Youth Boosters: The average American couple has sex twice a week, but it’s most important that both partners are reasonably satisfied with the frequency. Scheduling sex can help trigger your desire, as can fantasizing for 10 minutes a day on your own or trying something new like sexy lingerie or a new position to keep things interesting. To “wake up” your pelvic area and stave off a low libido, try three sets of 10 Kegel exercises every day for four weeks.

9 Common Mistakes That Age You

Forgetting the Sunblock
Of course the most serious result of too much sun is skin cancer, but it also causes wrinkles, sun spots, broken capillaries and a dry, dull complexion—and it’s not just from baking on the beach. 80 percent of sun exposure comes from cumulative everyday outings whether walking or driving (UVA light travels through car windows).
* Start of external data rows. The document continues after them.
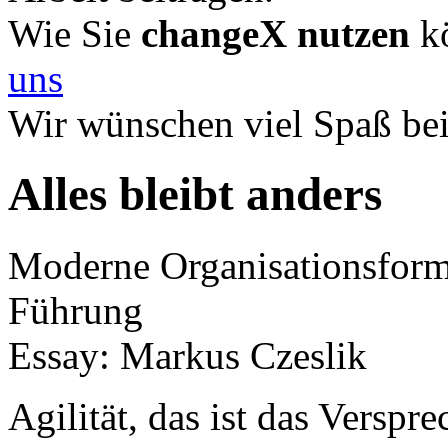
Wie Sie
changeX nutzen
kö
uns
Wir wünschen viel Spaß be
Alles bleibt anders
Moderne Organisationsform
Führung
Essay: Markus Czeslik
Agilität, das ist das Verspr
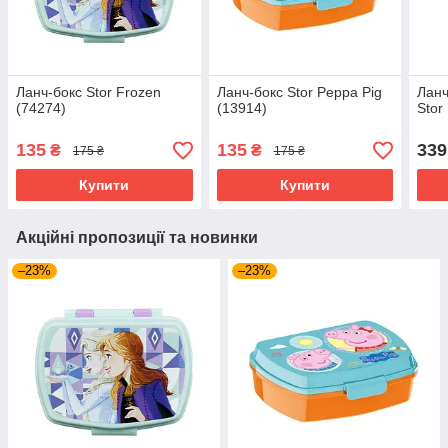
Ланч-бокс Stor Frozen
Ланч-бокс Stor Peppa Pig
Ланч
(74274)
(13914)
Stor
135
135
339
₴
₴
175 ₴
175 ₴
Купити
Купити
Акційні пропозиції та новинки
–23%
–23%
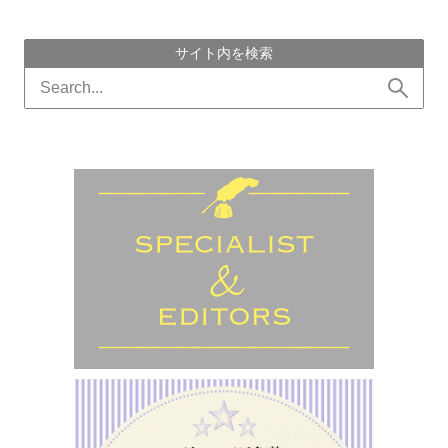
サイト内を検索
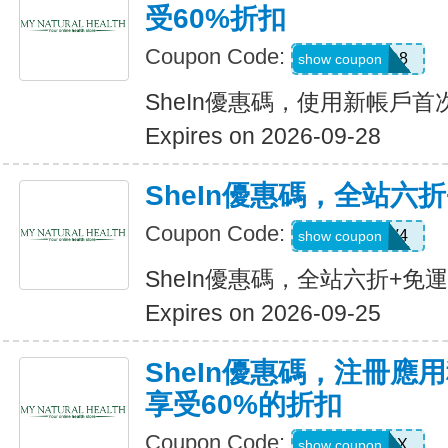
受60%折扣
Coupon Code:
TFSD8
show coupon
SheIn優惠碼，使用新帳戶首
Expires on 2026-09-28
SheIn優惠碼，全站六
Coupon Code:
LS8V4
show coupon
SheIn優惠碼，全站六折+免
Expires on 2026-09-25
SheIn優惠碼，注冊應
享受60%的折扣
Coupon Code:
XUWL7NX
show coupon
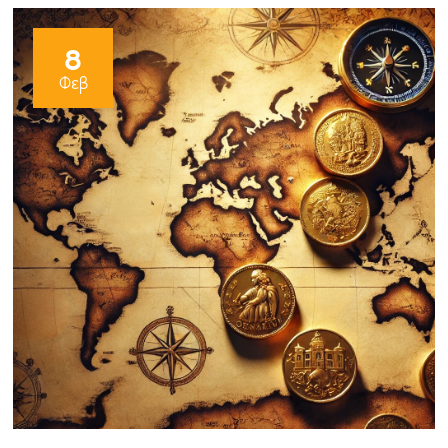
8
Φεβ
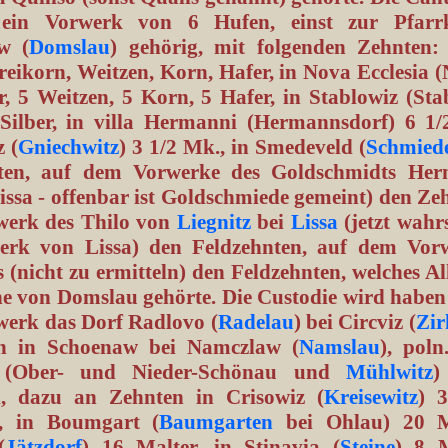
n ein Vorwerk von 6 Hufen, einst zur Pfarrk
w (
Domslau
) gehörig, mit folgenden Zehnten:
eikorn, Weitzen, Korn, Hafer, in Nova Ecclesia 
, 5 Weitzen, 5 Korn, 5 Hafer, in Stablowiz (Sta
Silber, in villa Hermanni (Hermannsdorf) 6 1/
 (
Gniechwitz
) 3 1/2 Mk., in Smedeveld (
Schmiede
nten, auf dem Vorwerke des Goldschmidts Her
issa - offenbar ist Goldschmiede gemeint) den Ze
erk des Thilo von
Liegnitz
bei
Lissa
(jetzt wahr
erk von Lissa) den Feldzehnten, auf dem Vor
(nicht zu ermitteln) den Feldzehnten, welches Al
he von Domslau gehörte. Die Custodie wird haben 
werk das Dorf Radlovo (
Radelau
) bei Circviz (
Zir
en in Schoenaw bei Namczlaw (
Namslau
), poln
 (Ober- und Nieder-Schönau und
Mühlwitz
)
ei, dazu an Zehnten in Crisowiz (
Kreisewitz
) 
, in Boumgart (
Baumgarten
bei Ohlau) 20 Ma
(
Jätzdorf
) 16 Malter, in Stinavia (
Steine
) 8 M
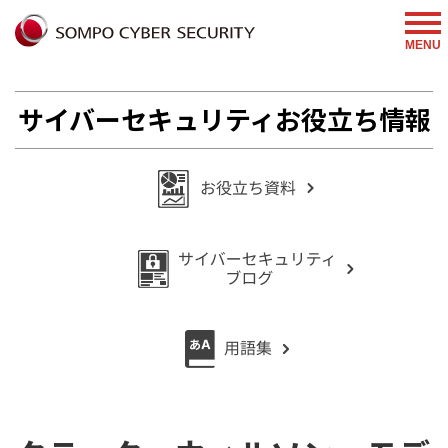
%{FACEBOOKSCRIPT}%
MENU
サイバーセキュリティお役立ち情報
Additional sources include reflected light from sand, water and snow; mirrored rooms with large windows; high altitudes; and the ultraviolet radiation responsible for the UV index on a cloudy day.

Youth Boosters: Apply a daily moisturizer containing an SPF 30 or higher (zinc oxide and titanium dioxide ingredients are chemical-free) to all exposed areas. Wear protective clothing, including a hat, too, and limit your exposure—even on cloudy days. Shield your eyes and surrounding skin with sunglasses that have UV protection of 400 or higher.